Shadow Blasters, also known as Shiten Myooh, is an interesting case. When I first played it, I wrote it off as an unfair, too-hard kusoge. For some resaon, though, I kept being drawn back to it, and the more I played it, the more I saw the good in it. For a start, it's not unfair, or too hard, it's just a very old fashioned (even for 1990) game that expects you to learn it, and offers little mercy or concession while you do so.
You get four characters (two ninja, a swordsman and a monk), who also act as your lives, and you can switch between them at any time from the pause menu. One concession the game does make is that it allows you to play the stages in whatever order you wish. The four characters each have their own very slightly different attacks, not in my opinion, they're not really different enough to warrant switching often. One thing that really feels missing from this game is the ability to heal characters while they're "tagged out", either automatically over time, or through power ups with that purpose. As it is though, you might as well play with one character until they die, then go onto the next, until you run out or finish the game. Maybe it would make the game too easy though?
On the other hand, something I did really find interesting about Shadow Blasters is the attack/power up system. Next to your health meter, there's a power meter, indicating how powerful your attacks are. You can charge it by holding the attack button for a more powerful attack. That's all fairly traditional, right? The twist that I really like, though, is that one of the power ups you collect makes it so a segment of your current character's power meter is always filled in, making charge shots take less time to power up, and gradually increasing the power of all your shots, until eventually, if you ever manage to collect nine of the items with one character, every one of your attacks is at full power. It's only something small, but I don't recall ever seeing it done in any other game, and I thought it was really cool.

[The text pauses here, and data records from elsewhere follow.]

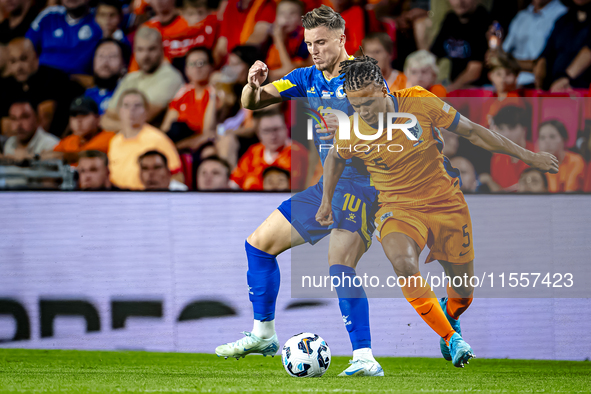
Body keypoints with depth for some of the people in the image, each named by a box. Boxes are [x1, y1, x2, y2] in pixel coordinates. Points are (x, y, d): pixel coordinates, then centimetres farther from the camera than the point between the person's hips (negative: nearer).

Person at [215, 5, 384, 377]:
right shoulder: (308, 78, 10)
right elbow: (251, 103, 8)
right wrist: (253, 85, -15)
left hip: (361, 184, -8)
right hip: (326, 186, 8)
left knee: (340, 265, -27)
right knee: (260, 243, 13)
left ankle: (365, 358, -31)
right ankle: (264, 335, 26)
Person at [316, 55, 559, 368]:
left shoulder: (419, 103, -17)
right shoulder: (351, 134, -14)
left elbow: (471, 131, -6)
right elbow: (334, 158, 13)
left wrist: (527, 156, -2)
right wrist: (327, 200, 10)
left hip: (446, 204, 1)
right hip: (398, 210, -1)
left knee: (463, 295, 8)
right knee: (403, 262, -35)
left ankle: (449, 314, 48)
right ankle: (450, 338, -21)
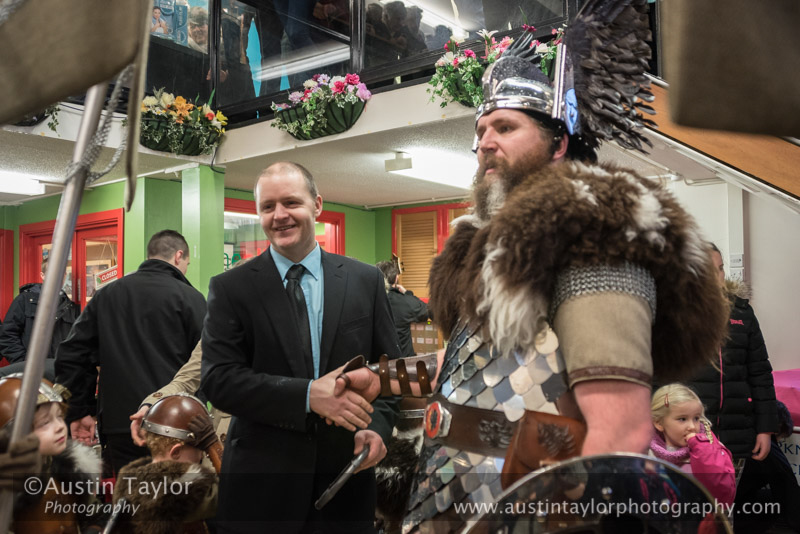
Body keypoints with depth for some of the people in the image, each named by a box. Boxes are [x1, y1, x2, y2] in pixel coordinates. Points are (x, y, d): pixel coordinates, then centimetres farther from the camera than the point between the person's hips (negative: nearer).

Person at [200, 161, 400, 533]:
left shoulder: (366, 281, 3)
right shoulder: (229, 289, -3)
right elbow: (218, 379, -11)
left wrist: (378, 426, -10)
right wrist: (308, 395, -21)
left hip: (346, 474, 2)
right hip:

Everything else about the game is fairly standard for an early Mega Drive action title: the stages are in forests, mountains, spaceships, and gritty inner cities, the enemies are a mix of humanoid troops who blindly march forward and weird small monsters that fly around, and the bosses are a decent enough array of big, weird monsters. It's not ground-breaking, but it is at least well executed. Shadow Blasters was apparently released in Japan and the US in the same week, but despite that, there's still some localisation silliness in there. In the JP version, the characters have the thematically appropriate names Kotarou, Ayame, Senshirou and Kidenbou, while the US version has the incredibly ill-fitting Horatio, Tiffany, Leo and Marco. That's more amusing than anything, tough the same can't be said for the disparity in quality between the two versions' boxarts: the Japanese copy has an incredible high quality painting, reminiscent of the best of the Heisei era Godzilla movie posters, while the US box has a laughable piece that looks like the cover of a self-published tabletop RPG supplement.
Whichever version you play, though, the game itself is surprisingly good if you have the patience to stick with it. You'll probably want to emulate, though, since it's apparently now rare and expensive. Though it was one of the built in ROMs on my chinese handheld Mega Drive clone, so that's also a nice way to get it!